We read with interest the article by Yoo et al.
1 demonstrating the diagnostic ability of retinal vessel diameter (RVD) measurements in open-angle glaucoma (OAG). The authors suggested the use of retinal artery diameter for detecting and grading OAG. As the authors pointed out, early recognition of glaucoma is very important since its damage is irreversible and causes significant social burden. Offering new diagnostic methods for early detection of glaucoma (i.e., retinal arteriolar diameter measurements) should provide great benefit for both clinicians and patients.

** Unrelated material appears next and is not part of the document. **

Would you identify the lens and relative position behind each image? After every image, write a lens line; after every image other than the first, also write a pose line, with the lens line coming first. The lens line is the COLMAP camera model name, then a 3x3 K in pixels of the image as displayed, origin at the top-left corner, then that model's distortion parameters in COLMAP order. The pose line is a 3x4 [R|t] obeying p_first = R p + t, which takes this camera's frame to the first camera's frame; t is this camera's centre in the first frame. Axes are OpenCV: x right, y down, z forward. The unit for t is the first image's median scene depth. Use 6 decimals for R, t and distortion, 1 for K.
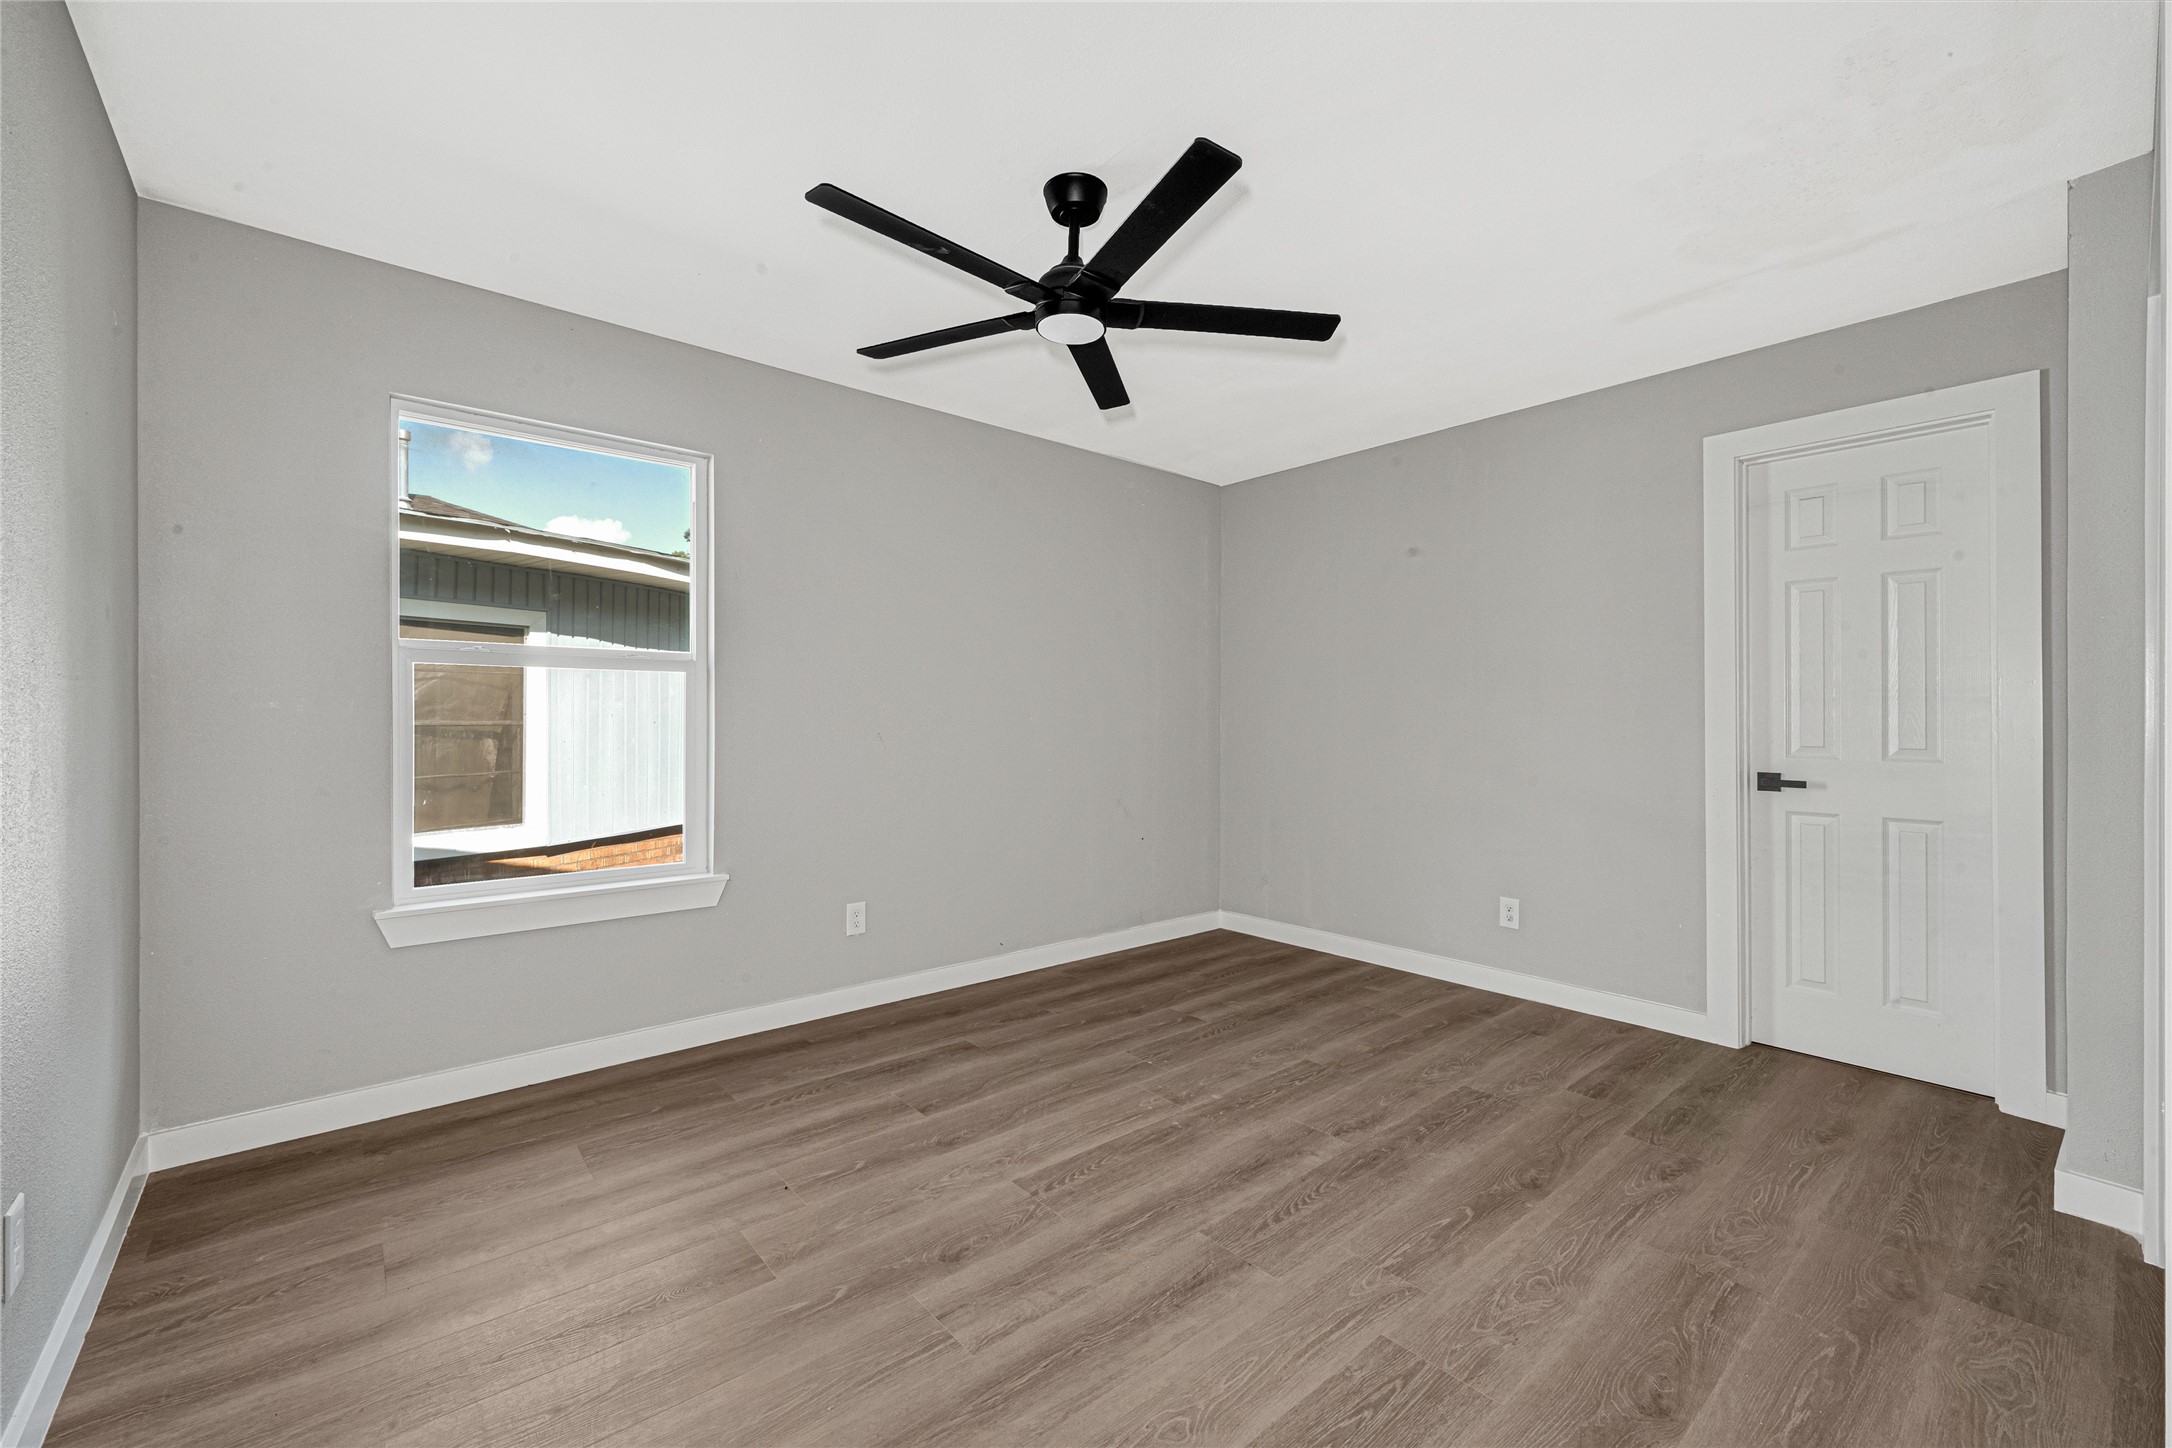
lens RADIAL K [[885.2, 0, 1083.1], [0, 885.2, 715.0], [0, 0, 1]] dist [0.000459, 0.000342]
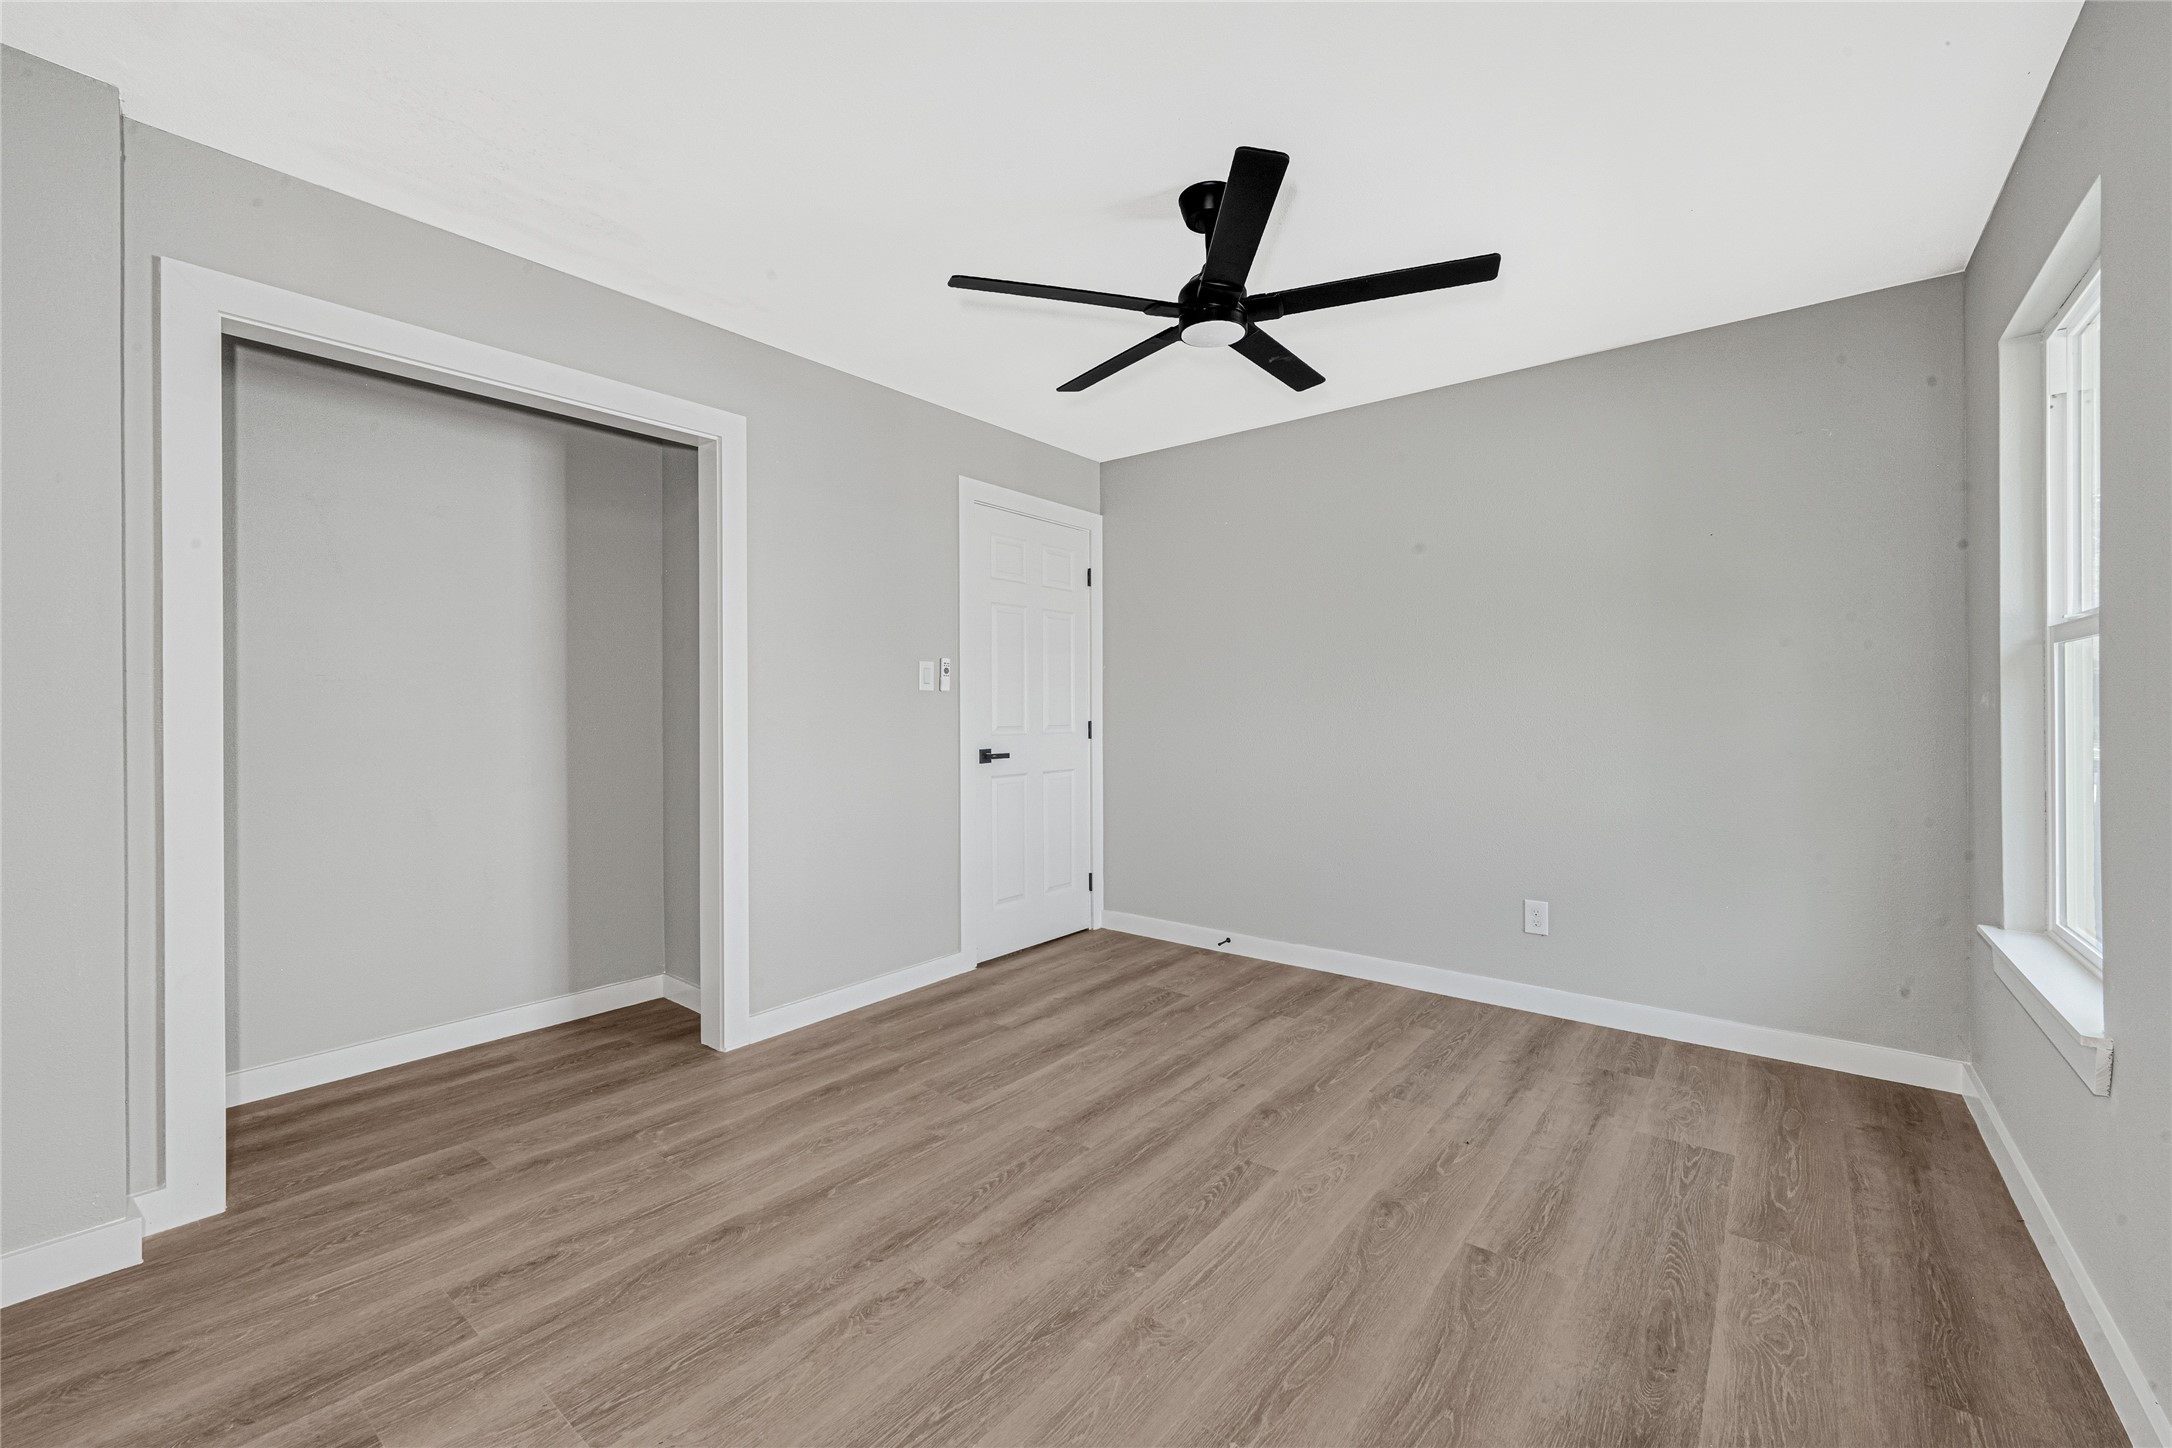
lens RADIAL K [[885.2, 0, 1083.1], [0, 885.2, 715.0], [0, 0, 1]] dist [0.000459, 0.000342]
pose [[-0.982473, -0.001903, -0.186396, 0.329352], [-0.002910, 0.999983, 0.005125, 0.006105], [0.186383, 0.005577, -0.982461, 1.968773]]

In a relevant study conducted by Pekel et al.,
2 it was found that the mean retinal arteriolar caliber was very similar in young relatives of OAG patients and age-matched healthy controls. Several large population-based studies showed that retinal artery diameter might decrease in glaucoma.

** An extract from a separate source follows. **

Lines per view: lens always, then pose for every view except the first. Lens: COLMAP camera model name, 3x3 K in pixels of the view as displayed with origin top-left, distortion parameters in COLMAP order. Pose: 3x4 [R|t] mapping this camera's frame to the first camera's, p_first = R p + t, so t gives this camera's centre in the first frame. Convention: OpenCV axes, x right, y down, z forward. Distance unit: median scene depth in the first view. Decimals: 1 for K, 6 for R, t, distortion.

3,4 In general it is not clear if the retinal arteriolar narrowing results from glaucoma damage or the arteriolar narrowing and related ischemic alterations cause retinal ganglion cell axon damage.
1,4
In their study, Yoo et al.
1 hypothesized that RVD might serve as a parameter reflecting the severity of glaucomatous damage. However, there are some drawbacks when using RVD as a diagnostic parameter. The methods used for measuring RVD cannot assess the three-dimensional and cross-sectional morphology of the vessels. Quality of the retinal images may affect the RVD measurements significantly. Many systemic and ocular disorders may influence RVD. Dietary status, body mass index, performing the Valsalva maneuver, and systemic arterial hypertension at the time of retinal image capture may also affect the measurements. Some other possible contributing factors are arteriolar pulsations during heartbeat, total number of retinal arterioles, and branching patterns of retinal vessels. In addition, the authors should also take into account the axial length, pseudophakia, and intraocular pressure value at the time of retinal photography.
In conclusion, retinal arteriolar diameter measurements may not provide reliable data for grading the severity of OAG due to the large number of variables that should be taken into account. In fact, the assessment of retinal arteriolar caliber has not found an important place in routine diagnosis and follow-up of glaucoma patients.